Continue the blog post about learning the value of money in the Philippines, picking up after its final sentence.
>> Begin Excerpted text
Posted on 23/11/2012
When I first arrived
in the Philippines, one of the mistakes that I made was not
understanding the value of money. It’s a pretty subtle point –
one that nearly all newbies to third world countries will make, at
one time or another. Here’s the deal. Money amounts for purchases,
handouts, you name it are relatively specific to the region you
happen to be in. A good analogy would be my childhood. I was a kid
back in the 60s. That meant I could buy a small bag of potato chips,
grade lunchtime for five cents. I could get a coke for ten cents. So
if a relative gave me a dollar, it was a lot of money. Of course,
things are vastly different these days. The weird part is that if
somehow I was able to get into a time machine and head on back to the
early 60s, I would instantly know the difference between the value of
and the value of money back in my own
era. Somehow, this simple concept
escaped me when I arrived in the Philippines.
>> End Excerpted text
>> Begin Dataset entries
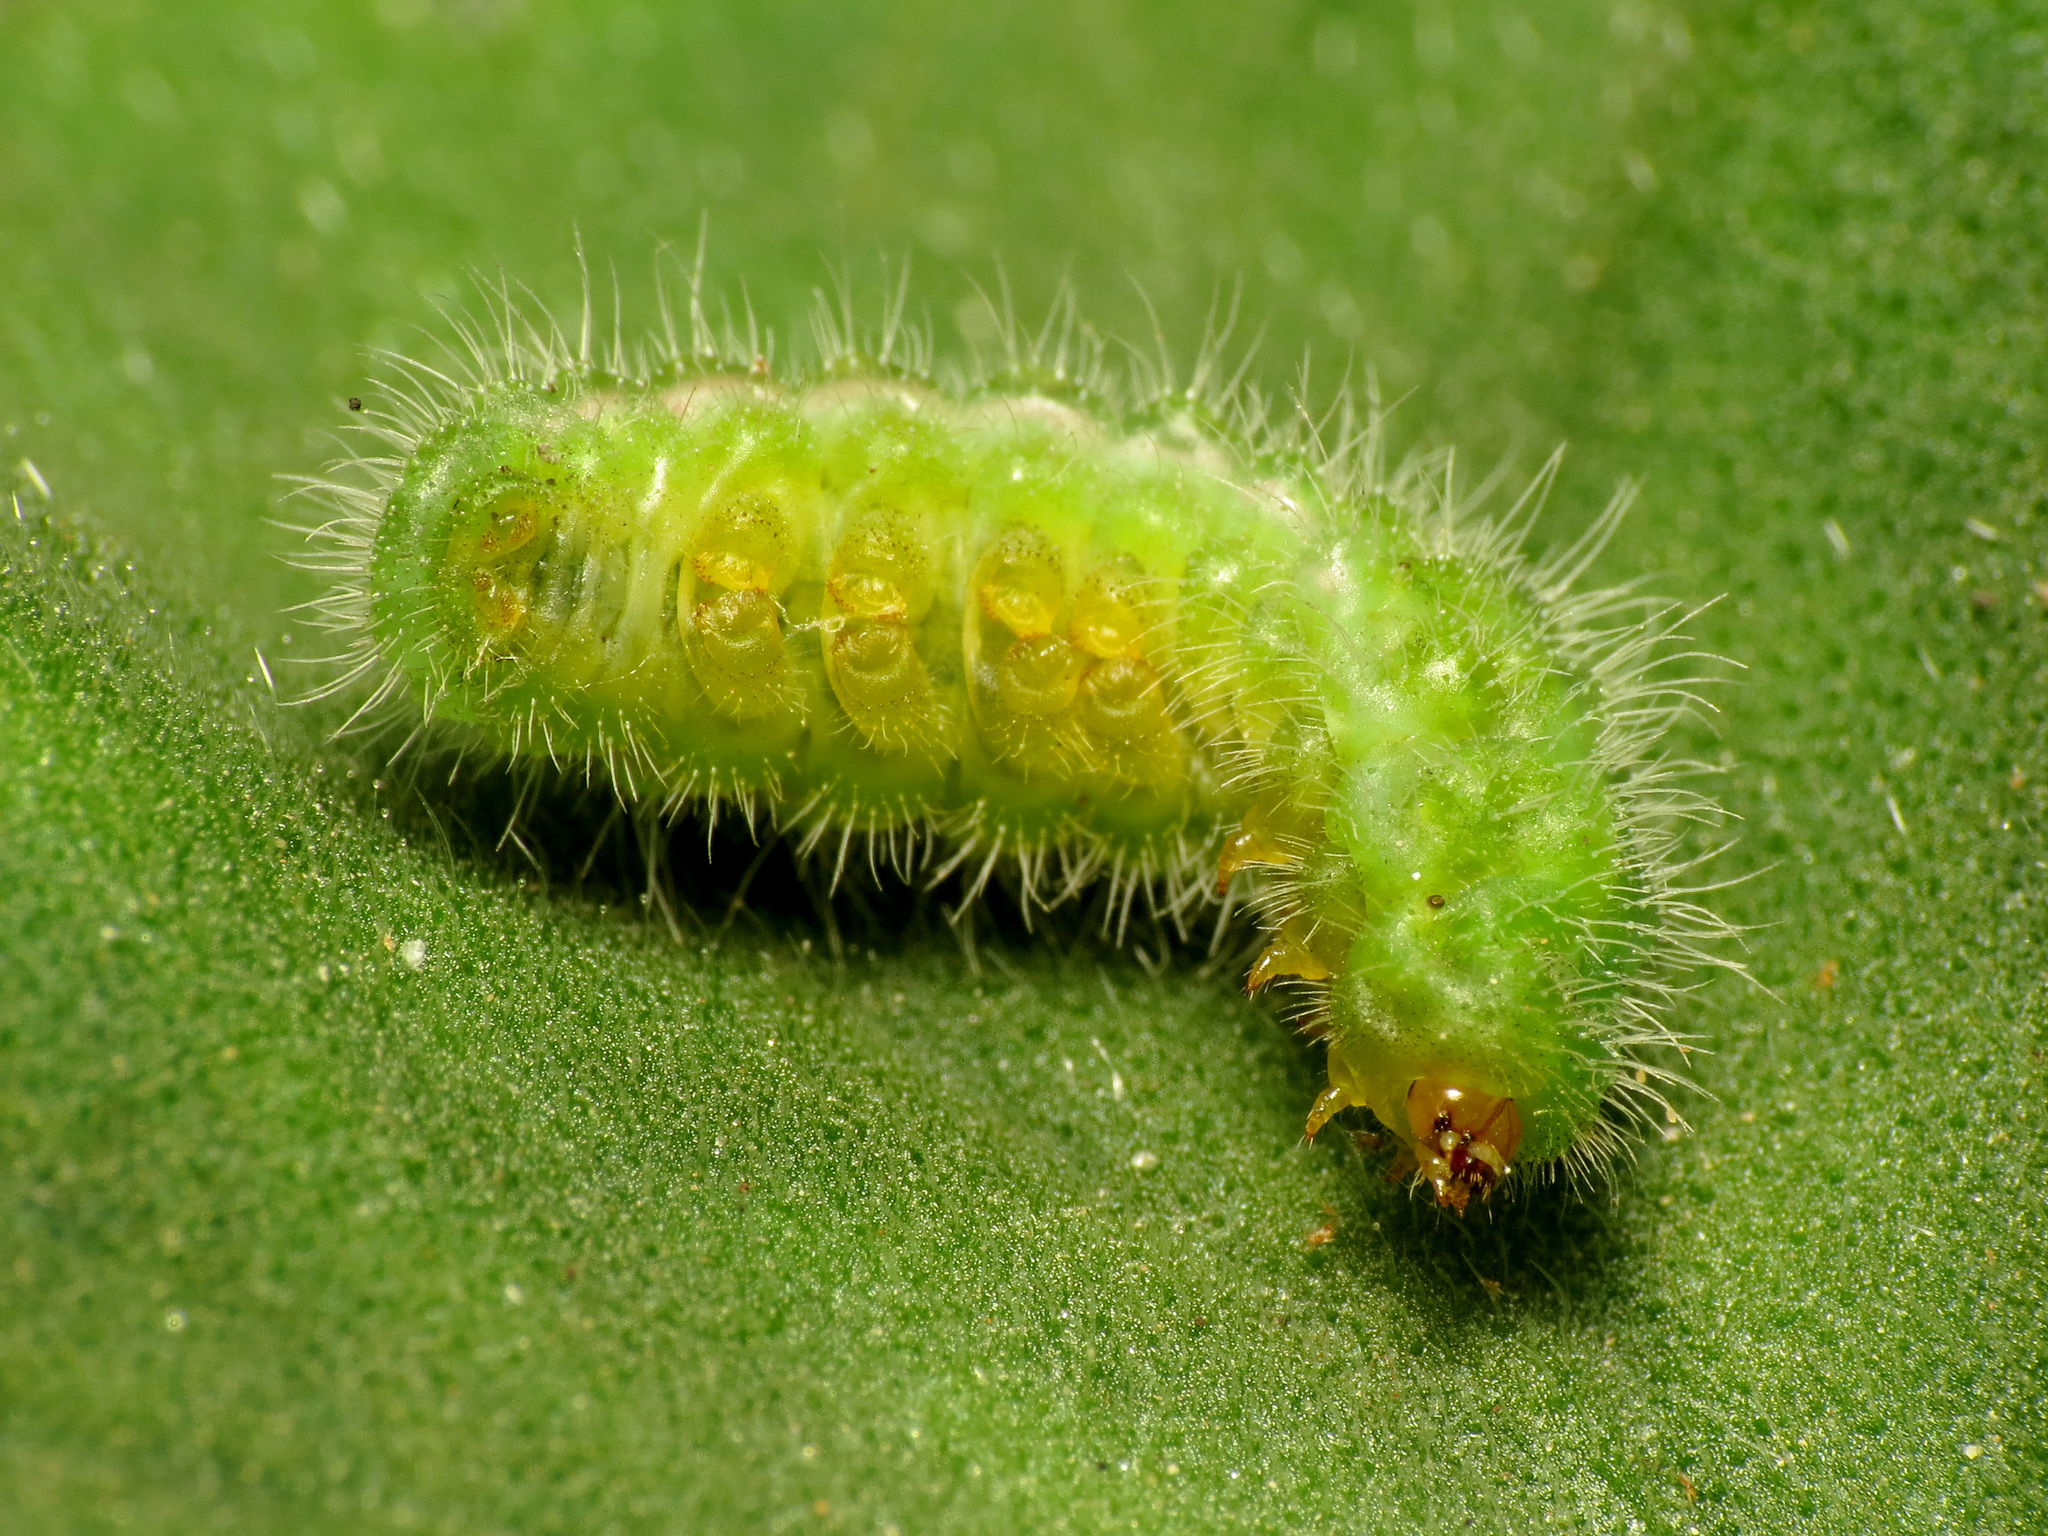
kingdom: Animalia
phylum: Arthropoda
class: Insecta
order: Lepidoptera
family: Lycaenidae
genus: Cacyreus
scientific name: Cacyreus marshalli
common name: Geranium bronze
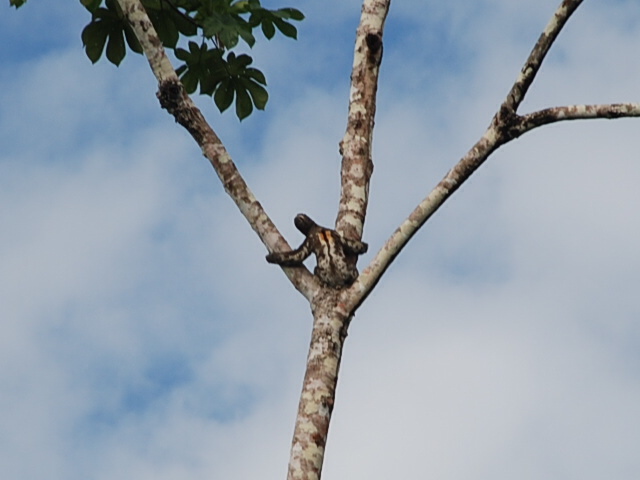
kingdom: Animalia
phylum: Chordata
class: Mammalia
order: Pilosa
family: Bradypodidae
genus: Bradypus
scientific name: Bradypus variegatus
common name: Brown-throated three-toed sloth
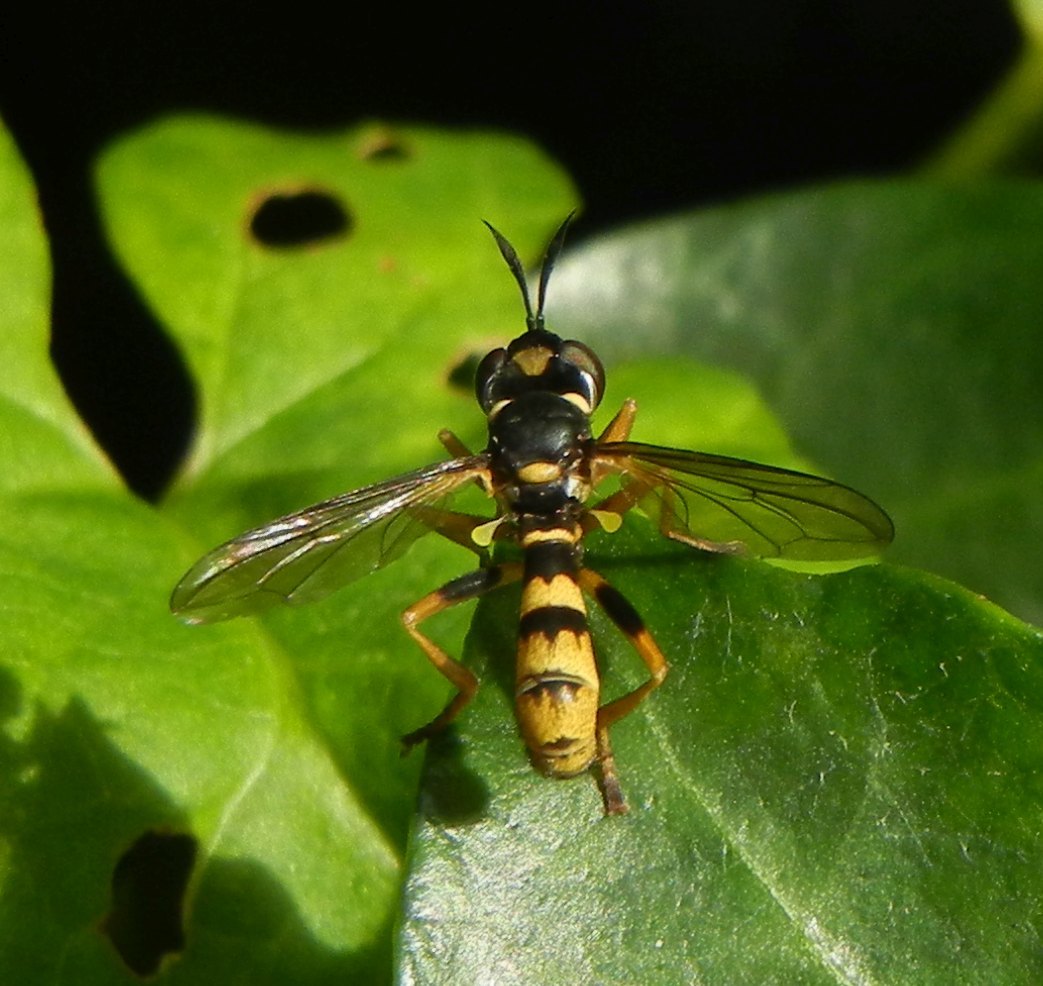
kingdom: Animalia
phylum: Arthropoda
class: Insecta
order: Diptera
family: Conopidae
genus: Leopoldius
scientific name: Leopoldius signatus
>> End Dataset entries
**Exercise output**
This meant that I was spending waaaay too much on things and, of course, you know that the only person who would ever point that out was my wife – if she happened to be with me. For example, if I took a tricycle ride to the store and back, inevitably I was going to end up paying about twice as much as I should have. The same holds true for just about everything that I bought. This began the moment I got off the plane and paid $1.00 for a bottle of cold purified water. In reality, I should have paid a fraction of that amount.
I was doing weird things like handing out 50 pesos (about $1.20) to kids asking me for money. Not so much, you say? Well, consider this. You can buy a kilo (2.2 lbs.) of rice for about 30 pesos. Here, we have a kid asking for basically 2 or 3 pesos for some candy (we’re not talking starving children here – trust me) and I’m handing him 16 – 25 times what he was expecting! Seriously, why didn’t I just paint a target on my back? Can you imagine what the locals observing this event thought? Obviously, I had access to more money than I could ever possibly need. And, of course, I made it a point to stupidly do this in the marketplace (!) Do you think I got any “bargains” that day?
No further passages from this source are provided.